- **Badany tekst**
============
![Pezet szczerze o rapie: “To zawsze było też dla pieniędzy i o pieniądzach” [WYWIAD] Pezet szczerze o rapie: “To zawsze było też dla pieniędzy i o pieniądzach” [WYWIAD]](https://i1.wp.com/i.iplsc.com/-/000G4OCVBR1T0JSC-C461.webp?w=1024&resize=1024,0&ssl=1)
Tymoteusz Hołysz, Interia Muzyka: Jesteś jurorem programu “Rap Generation”. Jakie elementy według ciebie odgrywały największą rolę w ocenie uczestników?
Pezet: – Elementy, które były wypunktowane, to technika, charyzma, flow i tekst. Traktowałem je umownie, były ważne. Tekst i flow to rzeczy newralgiczne, ale przede wszystkim zwracałem uwagę na coś poza kryteriami – czy ja wierzę osobie, która jest na scenie, w związku z tym, co ona przekazuje, jak wygląda ten, performance w połączeniu z tekstem, czy to się łączy w całość, czy ja daję wiarę temu, co jest powiedziane i w jaki sposób jest powiedziane.
Umiejętności to jednak nie wszystko, co jeszcze potrzebuje mieć artysta, żeby być w stanie utrzymać się w branży?
– Mogę powiedzieć za siebie. Sądzę, że to nie są jakieś prawdy uniwersalne. Prawdopodobnie każdego z osobna może dotyczy coś innego, co mogłoby sprawić, że jemu czy jej się uda utrzymać na scenie. Dla mnie takim kryterium, które zawsze było bardzo ważne w rapie i wielokrotnie się o tym przekonałem jest prawda. Czasami wydaje mi się, że jest to już zamierzchłe kryterium, które ma coraz mniej racji bytu, ale może jednak nie. Wiadomo, że w każdej muzyce i w każdej działalności artystycznej jest jakiś mniejszy lub większy element kreacji, jest element podkoloryzowania treści, albo łączenia 30 historii w jedną, która wtedy się staje ciekawsza, trochę jak z robieniem filmu. Prawda to jest rzecz, która działa, jeżeli przekazujesz takie rzeczy, które naprawdę czujesz. Jestem już ponad 20 lat na scenie, to niesie za sobą takie zagrożenia, że możesz wpaść w jakiś comfort zone, albo coś kalkulować. To się zdarza i skłamałbym, gdybym powiedział, że tak nie jest. Prawda zawsze działa lepiej, gdy tego nie robisz.
A jak na przestrzeni ponad 20 lat w twoim odczuciu zmieniła się scena i sposób promocji muzyki?
============
- **Zadanie robocze 1**
Oceń, czy poniższe stwierdzenia są zgodne z wywiadem z Pezetem. Przy każdym odpowiedz „tak” lub „nie” i przytocz dosłownie rozstrzygające słowa wywiadu.
(a) Pezet jest na scenie od ponad 20 lat.
(b) Oceniając uczestników, Pezet kierował się wyłącznie wypunktowanymi kryteriami.
(c) Pezet uważa, że to, co pozwala utrzymać się na scenie, jest takie samo dla każdego artysty.
- **Zadanie robocze 2**
Zacytuj z wywiadu z Pezetem fragment zaczynający się od słów „Tymoteusz Hołysz, Interia” i ciągnący się aż do słów „się w branży?”.

- **Dostarczone informacje**
============
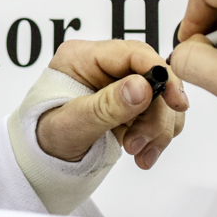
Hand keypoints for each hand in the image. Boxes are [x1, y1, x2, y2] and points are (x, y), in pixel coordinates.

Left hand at [37, 39, 187, 168]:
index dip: (160, 74)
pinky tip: (143, 154)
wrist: (40, 162)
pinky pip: (159, 114)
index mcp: (81, 57)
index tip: (176, 101)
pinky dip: (157, 136)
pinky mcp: (128, 105)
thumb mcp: (72, 125)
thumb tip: (142, 86)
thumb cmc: (44, 140)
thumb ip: (106, 106)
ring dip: (157, 129)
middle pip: (152, 78)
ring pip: (160, 99)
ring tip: (138, 153)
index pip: (133, 53)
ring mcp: (116, 85)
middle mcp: (101, 66)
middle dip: (154, 115)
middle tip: (138, 144)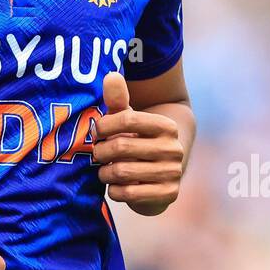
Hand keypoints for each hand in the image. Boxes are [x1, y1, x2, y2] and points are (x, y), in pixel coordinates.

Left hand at [93, 71, 184, 215]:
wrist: (160, 175)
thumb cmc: (137, 141)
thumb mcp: (128, 120)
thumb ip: (119, 99)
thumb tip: (111, 76)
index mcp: (166, 125)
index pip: (127, 119)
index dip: (104, 126)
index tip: (96, 132)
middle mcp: (173, 148)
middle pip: (121, 147)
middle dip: (101, 151)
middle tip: (97, 153)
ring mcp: (172, 172)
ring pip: (122, 172)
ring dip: (105, 172)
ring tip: (104, 169)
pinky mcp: (168, 194)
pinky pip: (129, 194)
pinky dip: (114, 190)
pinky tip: (114, 186)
============
- **Wynik zadania 1**
(a) Tak: „Jestem już ponad 20 lat na scenie”.
(b) Nie: „ale przede wszystkim zwracałem uwagę na coś poza kryteriami”.
(c) Nie: „Sądzę, że to nie są jakieś prawdy uniwersalne”.

- **Wynik zadania 2**
Tymoteusz Hołysz, Interia Muzyka: Jesteś jurorem programu “Rap Generation”. Jakie elementy według ciebie odgrywały największą rolę w ocenie uczestników?
Pezet: – Elementy, które były wypunktowane, to technika, charyzma, flow i tekst. Traktowałem je umownie, były ważne. Tekst i flow to rzeczy newralgiczne, ale przede wszystkim zwracałem uwagę na coś poza kryteriami – czy ja wierzę osobie, która jest na scenie, w związku z tym, co ona przekazuje, jak wygląda ten, performance w połączeniu z tekstem, czy to się łączy w całość, czy ja daję wiarę temu, co jest powiedziane i w jaki sposób jest powiedziane.
Umiejętności to jednak nie wszystko, co jeszcze potrzebuje mieć artysta, żeby być w stanie utrzymać się w branży?